Ever since 2022, the true valedictorian of every class has been ChatGPT. Across the country, this online website is overloaded with student suggestions to write essays, answer math problems, and everything in between. At this point, it would hardly be a surprise if students in P.E at CHS asked ChatGPT to run the mile for them, or if students in Band asked it to play the trumpet…or even if a student writing for the school newspaper used ChatGPT to write an Opinions article…
But in the process of all those skipped assignments and cut corners, students have lost touch with what separates a good student and a great student: creativity. The point of education is to generate thinkers, but ChatGPT has served as a way to replace genuine thinking with the process of typing in a question and getting a repetitive but technically new answer. In essence, ChatGPT has become more than a convenience crutch—it is now a creativity crutch.
It is true that many educators have pointed to this tool as a means of stimulating creativity through its abilities to suggest ideas for projects, assignments, investigations, and countless other parts of a school curriculum. And although they are right to a certain extent, they must all contend with the reality that ChatGPT’s suggestions are not exactly “creative”; in fact, every idea that ChatGPT spits out stems back to its large but limited database of pre-existing media. That is especially damning for our education system which, prior to ChatGPT, was able to spread new ideas via the normal Internet without disguising online sources written by someone else as authentic “creative thinking” that the student had done. When we rely on this shallow view of creativity given by ChatGPT, we close the window for schools nationwide to foster new ideas through authentic student-teacher conversations, instead opting to force-feed children the same ideas through a slightly different lens. Schools used to be hubs of innovation; now, they simply cannot be.
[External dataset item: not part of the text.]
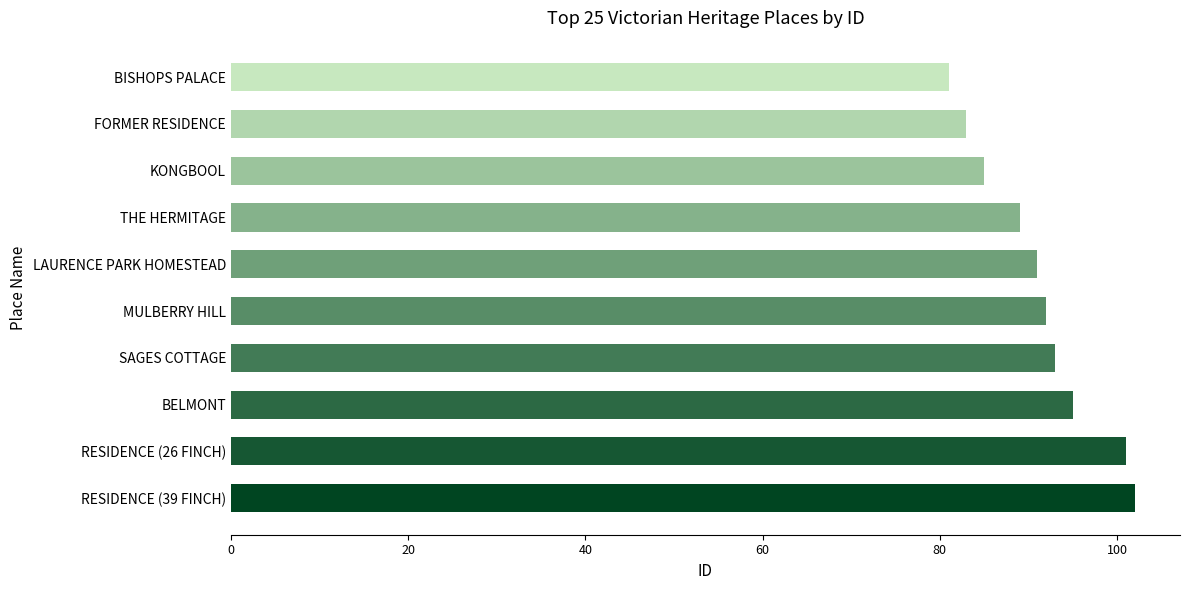

Does the chart contain any negative values?

No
And as creativity dies, ChatGPT ensures the Earth dies with it. Researchers have deduced that one search on ChatGPT uses up 10 times as much energy as a normal Google search, not just producing harmful carbon dioxide emissions but also eating away at freshwater reserves. And for as much as this problem concerns everyone, schools are the most at fault for being complacent in problems they have to solve. When schools have succeeded in creating adaptive and creative students, those same students have gone on to innovate solutions to the climate crisis and global water scarcity that had never been thought of before. Unfortunately, schools today fail to produce anything beyond a student who can make both the climate crisis and global water scarcity worse at the exact same time just by asking ChatGPT to “write an essay on Shakespearean metaphors” without bothering to read their assigned reading. At least Shakespeare did not have to worry about the polar bears dying in his day and age—but this generation does.
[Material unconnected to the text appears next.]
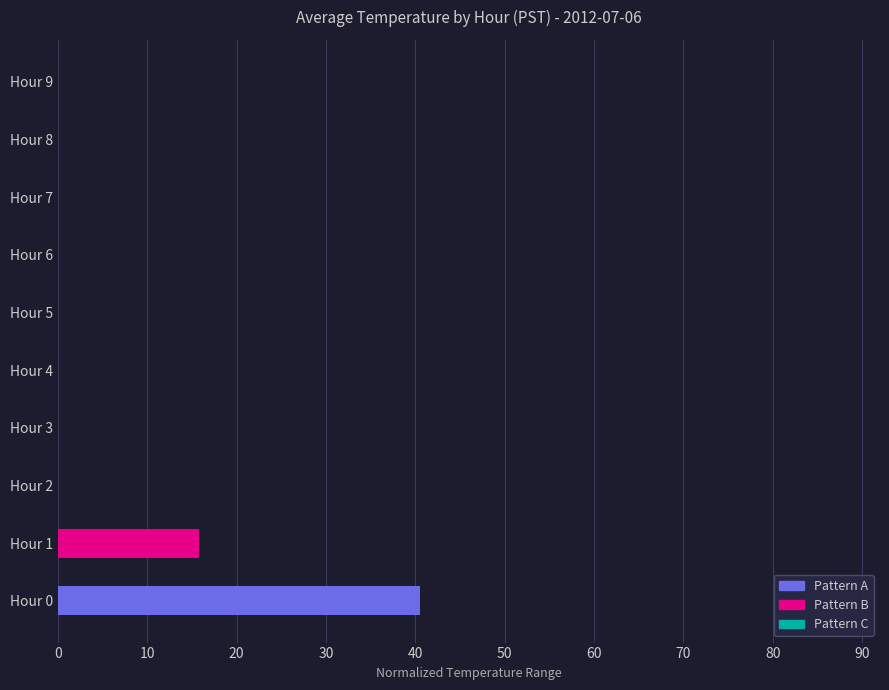

How many distinct data groups are displayed?

1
Schools have existed for centuries to fulfill one promise: fostering creativity and using it to solve global problems with ingenious solutions. ChatGPT has broken that promise completely, patting the privileged on the back for being false innovators while eating away at what few vital resources the unfortunate still have. Society can only hope that students will push their critical thinking skills to the limit before ChatGPT pushes the Earth to the limit first.